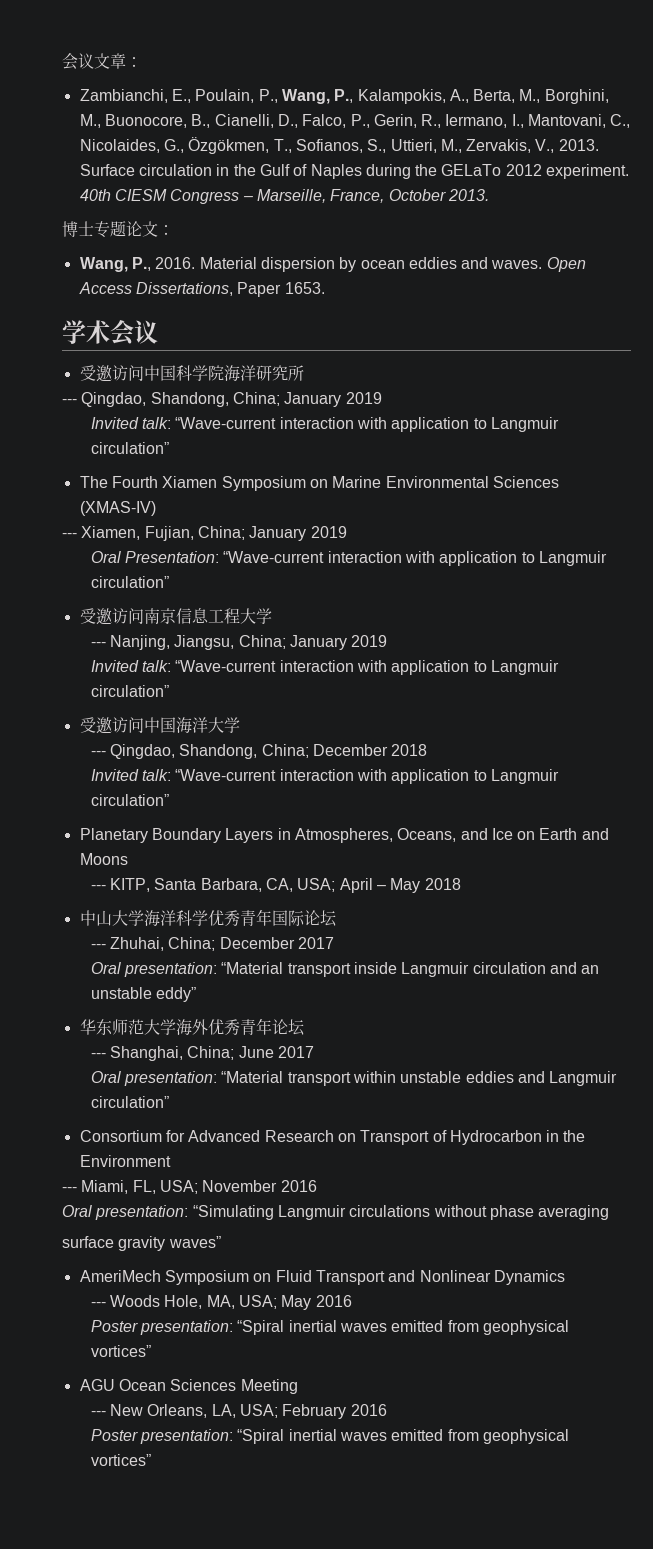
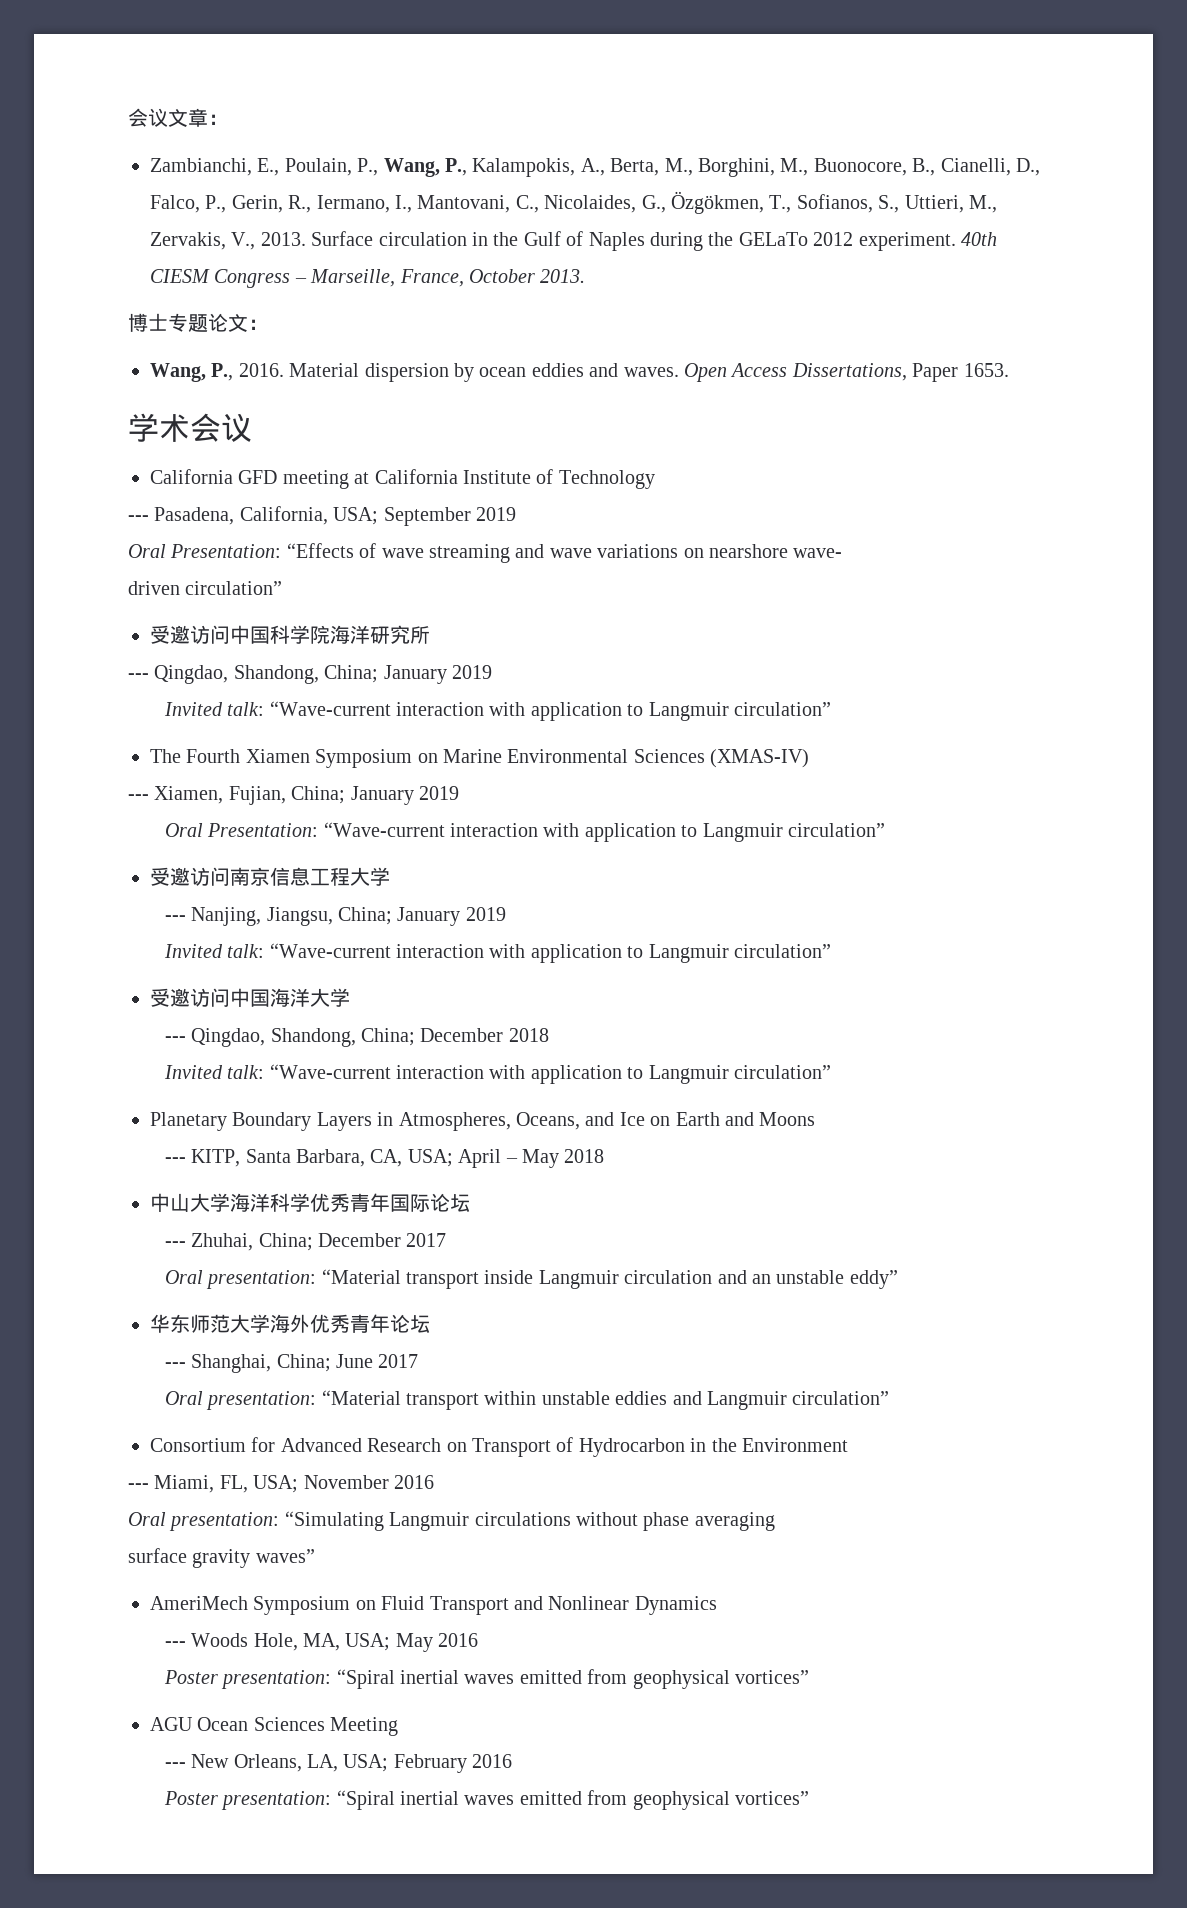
(158, 332) none -> [150,469,655,489] [128,506,516,526] [128,543,843,563] [128,581,283,595] // California GFD meeting at California Institute of Technology // --- Pasadena, California, USA; September 2019 // Oral Presentation: “Effects of wave streaming and wave variations on nearshore wave- // driven circulation”

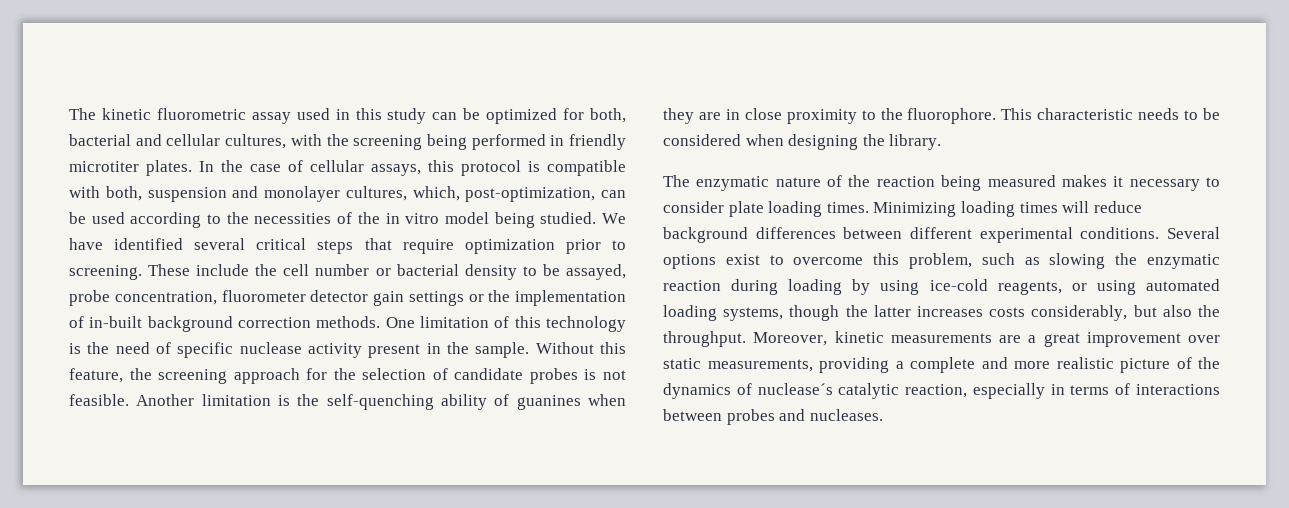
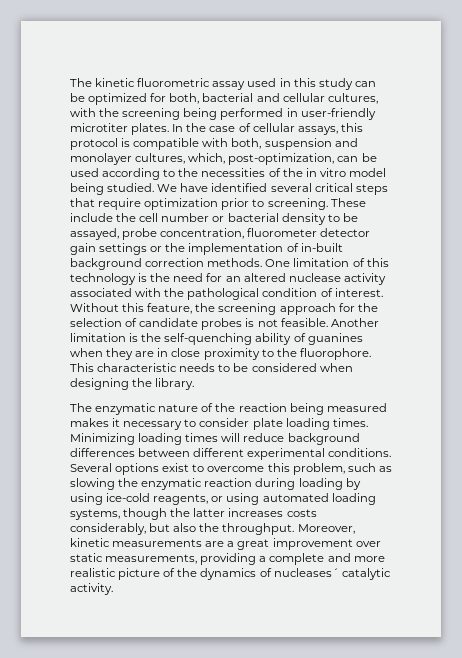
[569,134,626,150] friendly -> [300,108,376,120] user-friendly
[156,342,530,358] of specific nuclease activity present in the sample. -> [206,273,386,285] [70,288,383,300] for an altered nuclease activity associated with the pathological condition of interest.
[757,383,1220,399] [663,409,883,425] nuclease´s catalytic reaction, especially in terms of interactions between probes and nucleases. -> [273,568,391,580] [70,583,113,595] nucleases´ catalytic activity.

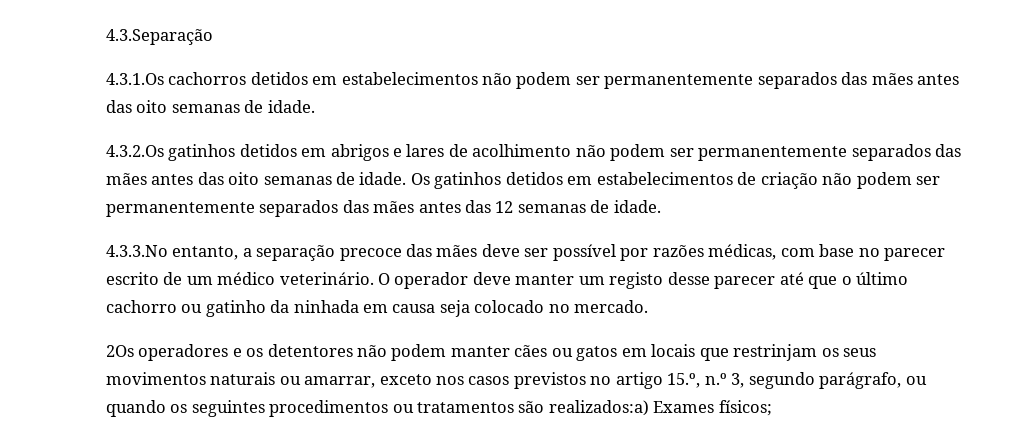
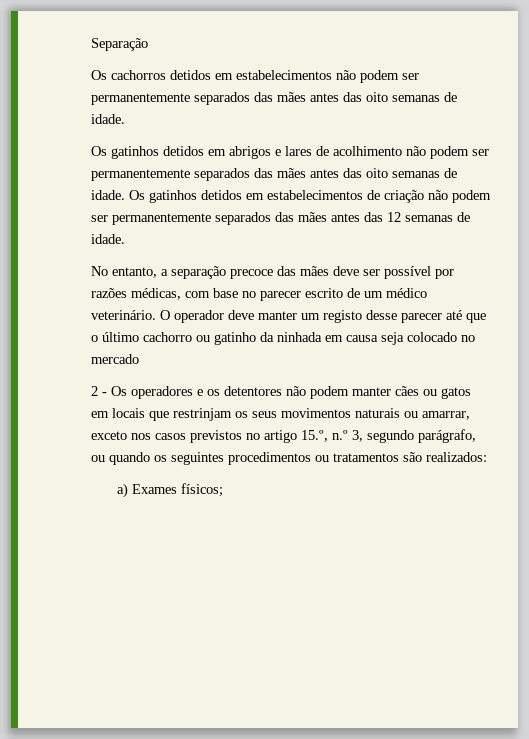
[105,29,213,45] [105,73,164,85] 4.3.Separação // 4.3.1.Os -> [90,38,148,51] [90,70,107,80] Separação // Os
[105,145,164,157] 4.3.2.Os -> [90,146,107,156] Os
[105,245,168,257] 4.3.3.No -> [90,266,108,276] No
[574,300,649,313] [105,345,134,357] mercado. // 2Os -> [90,354,139,364] [90,386,127,396] mercado // 2 - Os
[548,400,649,416] realizados:a) -> [425,452,487,462] [116,483,128,498] realizados: // a)

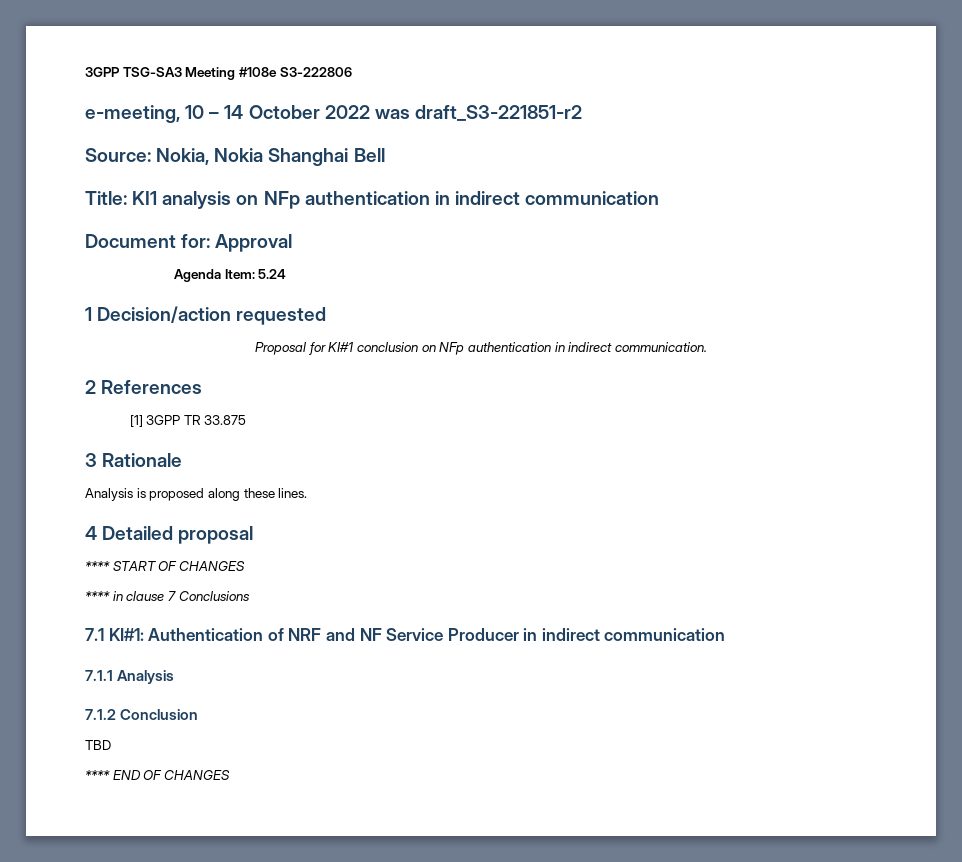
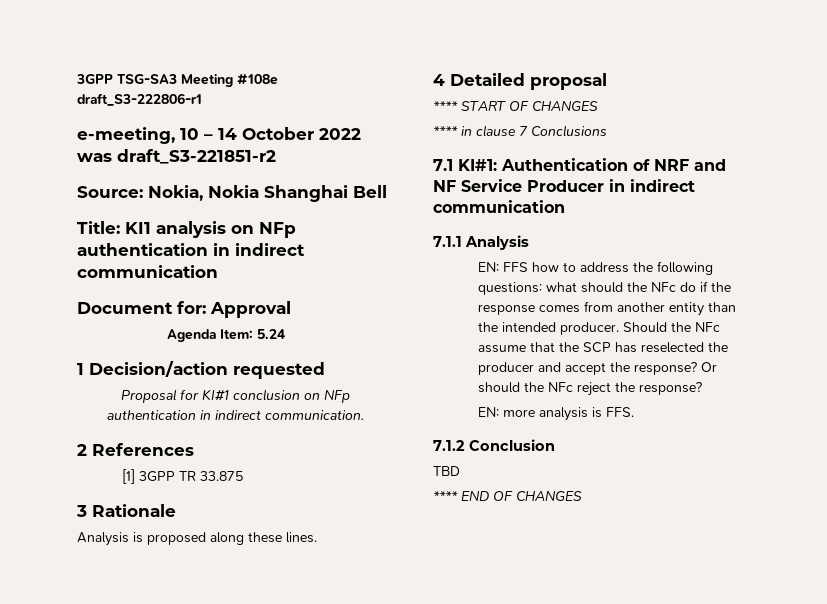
[279,67,352,77] S3-222806 -> [77,93,202,106] draft_S3-222806-r1
(175, 677) none -> [477,261,713,275] [477,281,731,295] [477,301,736,316] [477,322,720,335] [477,342,728,353] [477,362,717,375] [477,382,702,396] [477,407,634,421] // EN: FFS how to address the following questions: what should the NFc do if the response comes from another entity than the intended producer. Should the NFc assume that the SCP has reselected the producer and accept the response? Or should the NFc reject the response? // EN: more analysis is FFS.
-- -- --
WHAT YOU NEED TO DO = From the line containing "[105,245,168,257] 4.3.3.No ->" through the last line of the records above, reproduce every line exactly, leaving out the pictures.

YOUR RESPONSE =
[105,245,168,257] 4.3.3.No -> [90,266,108,276] No
[574,300,649,313] [105,345,134,357] mercado. // 2Os -> [90,354,139,364] [90,386,127,396] mercado // 2 - Os
[548,400,649,416] realizados:a) -> [425,452,487,462] [116,483,128,498] realizados: // a)

[279,67,352,77] S3-222806 -> [77,93,202,106] draft_S3-222806-r1
(175, 677) none -> [477,261,713,275] [477,281,731,295] [477,301,736,316] [477,322,720,335] [477,342,728,353] [477,362,717,375] [477,382,702,396] [477,407,634,421] // EN: FFS how to address the following questions: what should the NFc do if the response comes from another entity than the intended producer. Should the NFc assume that the SCP has reselected the producer and accept the response? Or should the NFc reject the response? // EN: more analysis is FFS.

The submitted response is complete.